204834 Lessons learned from STAND: Community and individual readiness for a community-based peer support program

Monday, November 9, 2009

Stacey C. Cunningham, MS , School of Public Health, Community Health Sciences, Tulane University, New Orleans, LA
Paula D. Zeanah, PhD, MSN, RN , School of Medicine, Tulane University, New Olreans, LA
Jean Valliere, MSW, LCSW, BACS , Maternal and Child Health, Louisiana Office of Public Health, Baton Rouge, LA
Joan Wightkin, DrPH , Maternal and Child Program, Louisiana Office of Public Health, New Orleans, LA
Jeanette H. Magnus, MD, PhD , School of Public Health, Community Health Sciences, Tulane University, New Orleans, LA
In response to Hurricane Katrina and based on formative research, STAND developed a program to help women provide mutual social support by training them to facilitate community-based support groups and one-on-one conversations . Training focused on communication and group facilitation skills and action planning for using the skills. After training and with support from STAND, Community Women's Health Advocates (CoWHAs) would use these skills to lead support groups. Though women and organizations were interested, it was difficult for the project and the CoWHAs to remain engaged.
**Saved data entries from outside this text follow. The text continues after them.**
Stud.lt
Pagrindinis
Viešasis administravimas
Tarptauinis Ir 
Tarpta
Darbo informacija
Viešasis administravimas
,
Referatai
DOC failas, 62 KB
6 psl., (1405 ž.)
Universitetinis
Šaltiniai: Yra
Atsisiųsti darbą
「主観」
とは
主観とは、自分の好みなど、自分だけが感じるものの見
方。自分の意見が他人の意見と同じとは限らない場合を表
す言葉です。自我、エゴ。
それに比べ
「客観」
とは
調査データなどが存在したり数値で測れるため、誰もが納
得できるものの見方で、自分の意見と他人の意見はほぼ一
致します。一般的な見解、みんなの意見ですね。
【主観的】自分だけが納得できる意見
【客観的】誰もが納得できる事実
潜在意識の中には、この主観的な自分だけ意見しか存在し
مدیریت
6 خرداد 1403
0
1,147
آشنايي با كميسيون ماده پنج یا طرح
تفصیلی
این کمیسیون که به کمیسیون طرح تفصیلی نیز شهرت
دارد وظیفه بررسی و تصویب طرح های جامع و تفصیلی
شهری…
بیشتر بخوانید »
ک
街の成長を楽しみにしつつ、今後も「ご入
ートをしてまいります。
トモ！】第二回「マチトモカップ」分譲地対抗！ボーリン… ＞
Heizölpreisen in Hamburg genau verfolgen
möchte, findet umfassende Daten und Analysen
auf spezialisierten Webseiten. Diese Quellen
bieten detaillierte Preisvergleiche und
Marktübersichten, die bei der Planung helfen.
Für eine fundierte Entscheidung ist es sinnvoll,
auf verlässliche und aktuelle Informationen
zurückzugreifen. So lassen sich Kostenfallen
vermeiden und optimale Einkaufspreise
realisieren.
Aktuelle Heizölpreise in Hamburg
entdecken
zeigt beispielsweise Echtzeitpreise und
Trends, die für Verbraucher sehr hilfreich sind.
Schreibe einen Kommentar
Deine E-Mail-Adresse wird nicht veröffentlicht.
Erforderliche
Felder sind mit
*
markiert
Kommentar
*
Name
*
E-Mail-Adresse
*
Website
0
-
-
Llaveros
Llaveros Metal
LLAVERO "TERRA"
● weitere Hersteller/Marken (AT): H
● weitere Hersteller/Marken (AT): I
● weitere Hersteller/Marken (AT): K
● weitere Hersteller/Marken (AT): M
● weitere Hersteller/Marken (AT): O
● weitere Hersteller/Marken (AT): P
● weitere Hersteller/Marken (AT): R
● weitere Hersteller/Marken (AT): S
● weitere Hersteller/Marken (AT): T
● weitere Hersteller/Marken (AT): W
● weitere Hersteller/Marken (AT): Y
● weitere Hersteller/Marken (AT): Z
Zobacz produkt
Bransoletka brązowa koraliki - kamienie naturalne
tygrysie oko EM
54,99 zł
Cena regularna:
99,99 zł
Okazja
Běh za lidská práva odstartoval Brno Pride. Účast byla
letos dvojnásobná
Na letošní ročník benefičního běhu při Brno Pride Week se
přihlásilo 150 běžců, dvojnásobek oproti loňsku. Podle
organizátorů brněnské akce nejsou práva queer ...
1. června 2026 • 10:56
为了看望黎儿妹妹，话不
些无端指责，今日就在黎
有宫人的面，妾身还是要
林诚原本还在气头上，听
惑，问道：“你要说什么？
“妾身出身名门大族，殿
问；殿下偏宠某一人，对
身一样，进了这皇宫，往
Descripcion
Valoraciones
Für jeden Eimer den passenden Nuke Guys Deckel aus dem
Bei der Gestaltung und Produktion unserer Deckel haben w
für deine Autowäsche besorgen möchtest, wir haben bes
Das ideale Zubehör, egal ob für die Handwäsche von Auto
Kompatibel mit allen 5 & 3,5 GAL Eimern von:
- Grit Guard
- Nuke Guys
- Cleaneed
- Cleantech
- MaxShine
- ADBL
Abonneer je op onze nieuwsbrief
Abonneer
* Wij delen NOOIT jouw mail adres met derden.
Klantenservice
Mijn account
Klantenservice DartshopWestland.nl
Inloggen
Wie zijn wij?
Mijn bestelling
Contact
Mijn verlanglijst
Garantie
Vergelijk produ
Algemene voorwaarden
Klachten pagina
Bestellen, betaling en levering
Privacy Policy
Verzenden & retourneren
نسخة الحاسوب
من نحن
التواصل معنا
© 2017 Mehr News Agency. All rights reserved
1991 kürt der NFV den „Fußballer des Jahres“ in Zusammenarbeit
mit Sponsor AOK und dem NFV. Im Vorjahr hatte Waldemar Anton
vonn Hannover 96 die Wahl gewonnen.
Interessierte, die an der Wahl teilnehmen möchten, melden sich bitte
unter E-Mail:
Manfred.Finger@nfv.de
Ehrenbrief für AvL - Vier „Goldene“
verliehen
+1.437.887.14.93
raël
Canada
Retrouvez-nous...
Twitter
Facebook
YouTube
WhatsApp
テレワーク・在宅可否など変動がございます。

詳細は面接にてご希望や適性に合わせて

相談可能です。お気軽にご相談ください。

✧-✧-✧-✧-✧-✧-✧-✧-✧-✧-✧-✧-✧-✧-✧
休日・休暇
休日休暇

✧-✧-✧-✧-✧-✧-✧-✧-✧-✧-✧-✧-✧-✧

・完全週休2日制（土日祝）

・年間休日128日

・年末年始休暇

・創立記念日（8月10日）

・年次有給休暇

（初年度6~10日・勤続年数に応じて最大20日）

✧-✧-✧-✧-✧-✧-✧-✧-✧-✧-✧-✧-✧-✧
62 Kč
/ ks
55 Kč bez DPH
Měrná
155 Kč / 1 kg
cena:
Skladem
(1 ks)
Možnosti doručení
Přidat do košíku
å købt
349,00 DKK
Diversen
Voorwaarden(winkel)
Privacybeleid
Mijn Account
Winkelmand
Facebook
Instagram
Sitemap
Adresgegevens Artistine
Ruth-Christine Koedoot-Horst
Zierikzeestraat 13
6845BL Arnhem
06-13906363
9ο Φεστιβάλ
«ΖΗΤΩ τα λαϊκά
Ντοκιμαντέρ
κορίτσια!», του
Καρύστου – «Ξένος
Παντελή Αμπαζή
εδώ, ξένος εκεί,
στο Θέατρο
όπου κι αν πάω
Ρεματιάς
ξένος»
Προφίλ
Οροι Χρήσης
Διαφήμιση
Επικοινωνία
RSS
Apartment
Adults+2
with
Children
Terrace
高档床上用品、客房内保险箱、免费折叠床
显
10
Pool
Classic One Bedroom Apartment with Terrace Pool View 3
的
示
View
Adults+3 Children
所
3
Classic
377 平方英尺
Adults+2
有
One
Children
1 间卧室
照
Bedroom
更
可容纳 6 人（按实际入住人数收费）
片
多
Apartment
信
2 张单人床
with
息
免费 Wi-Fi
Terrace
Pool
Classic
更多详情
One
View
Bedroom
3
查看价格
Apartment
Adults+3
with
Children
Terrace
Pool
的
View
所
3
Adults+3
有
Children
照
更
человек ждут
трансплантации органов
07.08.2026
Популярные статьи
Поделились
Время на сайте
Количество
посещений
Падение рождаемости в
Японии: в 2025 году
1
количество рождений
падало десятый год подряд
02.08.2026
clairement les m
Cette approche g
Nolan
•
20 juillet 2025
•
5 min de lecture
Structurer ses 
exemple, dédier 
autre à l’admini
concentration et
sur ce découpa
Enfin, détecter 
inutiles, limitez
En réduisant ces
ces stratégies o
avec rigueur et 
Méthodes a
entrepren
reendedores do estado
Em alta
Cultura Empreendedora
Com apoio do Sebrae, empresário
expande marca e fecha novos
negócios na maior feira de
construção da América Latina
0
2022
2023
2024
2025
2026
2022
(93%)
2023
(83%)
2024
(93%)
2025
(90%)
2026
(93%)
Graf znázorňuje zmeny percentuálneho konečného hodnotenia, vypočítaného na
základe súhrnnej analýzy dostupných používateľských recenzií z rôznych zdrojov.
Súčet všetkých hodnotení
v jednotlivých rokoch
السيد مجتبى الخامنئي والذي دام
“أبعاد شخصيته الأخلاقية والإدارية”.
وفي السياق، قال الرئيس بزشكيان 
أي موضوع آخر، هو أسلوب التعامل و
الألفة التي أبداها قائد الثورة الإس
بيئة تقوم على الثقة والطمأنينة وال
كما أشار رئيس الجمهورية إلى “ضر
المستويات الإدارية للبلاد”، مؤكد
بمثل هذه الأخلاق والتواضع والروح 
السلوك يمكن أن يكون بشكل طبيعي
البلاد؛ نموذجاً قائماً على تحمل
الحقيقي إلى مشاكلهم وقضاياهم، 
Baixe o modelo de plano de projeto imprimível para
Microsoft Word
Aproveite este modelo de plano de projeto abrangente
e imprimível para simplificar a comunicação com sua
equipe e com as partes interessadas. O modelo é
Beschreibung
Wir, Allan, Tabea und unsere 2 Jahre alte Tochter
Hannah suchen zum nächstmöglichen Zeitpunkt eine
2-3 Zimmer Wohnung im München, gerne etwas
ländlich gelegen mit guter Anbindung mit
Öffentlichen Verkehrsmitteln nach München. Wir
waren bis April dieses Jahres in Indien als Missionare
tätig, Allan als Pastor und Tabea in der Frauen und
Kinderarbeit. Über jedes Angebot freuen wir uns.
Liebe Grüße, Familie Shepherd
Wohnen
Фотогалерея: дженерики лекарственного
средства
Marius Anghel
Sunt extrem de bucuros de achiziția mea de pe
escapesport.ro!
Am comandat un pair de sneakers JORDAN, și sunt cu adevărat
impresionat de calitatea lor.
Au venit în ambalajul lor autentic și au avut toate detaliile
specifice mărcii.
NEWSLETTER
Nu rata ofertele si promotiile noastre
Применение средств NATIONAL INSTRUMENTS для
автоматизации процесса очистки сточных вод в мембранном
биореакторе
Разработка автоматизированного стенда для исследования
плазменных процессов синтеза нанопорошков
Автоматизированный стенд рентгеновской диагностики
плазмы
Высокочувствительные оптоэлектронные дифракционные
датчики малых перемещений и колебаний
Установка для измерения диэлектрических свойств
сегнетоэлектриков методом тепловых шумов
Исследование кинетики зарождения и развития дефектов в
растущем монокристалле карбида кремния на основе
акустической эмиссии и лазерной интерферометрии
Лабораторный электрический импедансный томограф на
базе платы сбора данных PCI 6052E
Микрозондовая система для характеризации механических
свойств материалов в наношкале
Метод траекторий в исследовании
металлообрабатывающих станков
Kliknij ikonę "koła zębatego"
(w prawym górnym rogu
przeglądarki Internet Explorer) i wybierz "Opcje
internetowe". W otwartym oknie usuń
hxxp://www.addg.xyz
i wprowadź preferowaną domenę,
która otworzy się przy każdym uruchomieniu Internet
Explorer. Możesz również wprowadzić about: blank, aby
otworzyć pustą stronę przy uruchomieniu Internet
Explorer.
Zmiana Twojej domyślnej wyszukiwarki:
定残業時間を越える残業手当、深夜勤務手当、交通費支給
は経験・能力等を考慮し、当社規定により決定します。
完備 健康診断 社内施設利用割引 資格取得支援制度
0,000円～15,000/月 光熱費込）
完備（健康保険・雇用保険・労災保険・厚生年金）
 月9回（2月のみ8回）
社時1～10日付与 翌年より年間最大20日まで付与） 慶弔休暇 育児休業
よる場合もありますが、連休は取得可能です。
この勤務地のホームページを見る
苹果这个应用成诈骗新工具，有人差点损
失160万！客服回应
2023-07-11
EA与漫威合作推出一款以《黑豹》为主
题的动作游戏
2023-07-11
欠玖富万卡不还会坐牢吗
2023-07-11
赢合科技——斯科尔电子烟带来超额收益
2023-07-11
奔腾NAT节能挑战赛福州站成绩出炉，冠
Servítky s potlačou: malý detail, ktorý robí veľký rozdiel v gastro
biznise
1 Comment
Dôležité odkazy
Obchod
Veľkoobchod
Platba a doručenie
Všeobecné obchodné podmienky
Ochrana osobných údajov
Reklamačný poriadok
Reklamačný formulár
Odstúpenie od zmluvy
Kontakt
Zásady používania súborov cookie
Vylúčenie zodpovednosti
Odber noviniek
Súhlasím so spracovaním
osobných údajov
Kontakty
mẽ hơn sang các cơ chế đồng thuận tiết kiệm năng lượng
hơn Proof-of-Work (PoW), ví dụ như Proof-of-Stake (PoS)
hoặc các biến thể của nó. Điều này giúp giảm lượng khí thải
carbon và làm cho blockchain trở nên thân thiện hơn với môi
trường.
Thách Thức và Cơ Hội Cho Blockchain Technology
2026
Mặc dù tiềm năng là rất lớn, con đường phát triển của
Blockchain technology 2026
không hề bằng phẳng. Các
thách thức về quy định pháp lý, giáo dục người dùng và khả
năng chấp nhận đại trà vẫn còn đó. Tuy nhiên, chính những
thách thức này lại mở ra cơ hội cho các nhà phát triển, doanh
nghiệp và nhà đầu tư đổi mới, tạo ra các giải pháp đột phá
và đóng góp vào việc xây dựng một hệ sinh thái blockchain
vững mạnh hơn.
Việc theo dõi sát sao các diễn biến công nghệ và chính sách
By increasing outreach activities, increasing community awareness and conducting staff-led workshops on stress and coping, STAND was able to increase its reach and engage more community members. Thus, providing information and training in contexts that fit with women's everyday lives and not as an added activity, provided more traction for program. Given the individual and community-level changes involved in the protracted hurricane recovery process, the STAND project sought to evaluate the role of community and individual readiness in initiating and maintaining a community-based peer support program. After developing a definition of individual and community readiness that incorporated leadership (formal and informal); community climate; knowledge about the issue; and resources (people, time, money, space), both active and inactive CoWHAs were interviewed to determine degree of readiness at the time of training. Additional interviews were conducted with community organizations that expressed interest in the project. Results are used to describe key features of community and individual readiness to engage in community peer support program.

Learning Objectives:
1. Describe key features of a community readiness model 2. Identify at least two important factors for community and individual readiness for a peer support program

Keywords: Community Collaboration, Disasters

Presenting author's disclosure statement:

Qualified on the content I am responsible for because: I have been the Senior Program Manager of this project.
Any relevant financial relationships? No

I agree to comply with the American Public Health Association Conflict of Interest and Commercial Support Guidelines, and to disclose to the participants any off-label or experimental uses of a commercial product or service discussed in my presentation.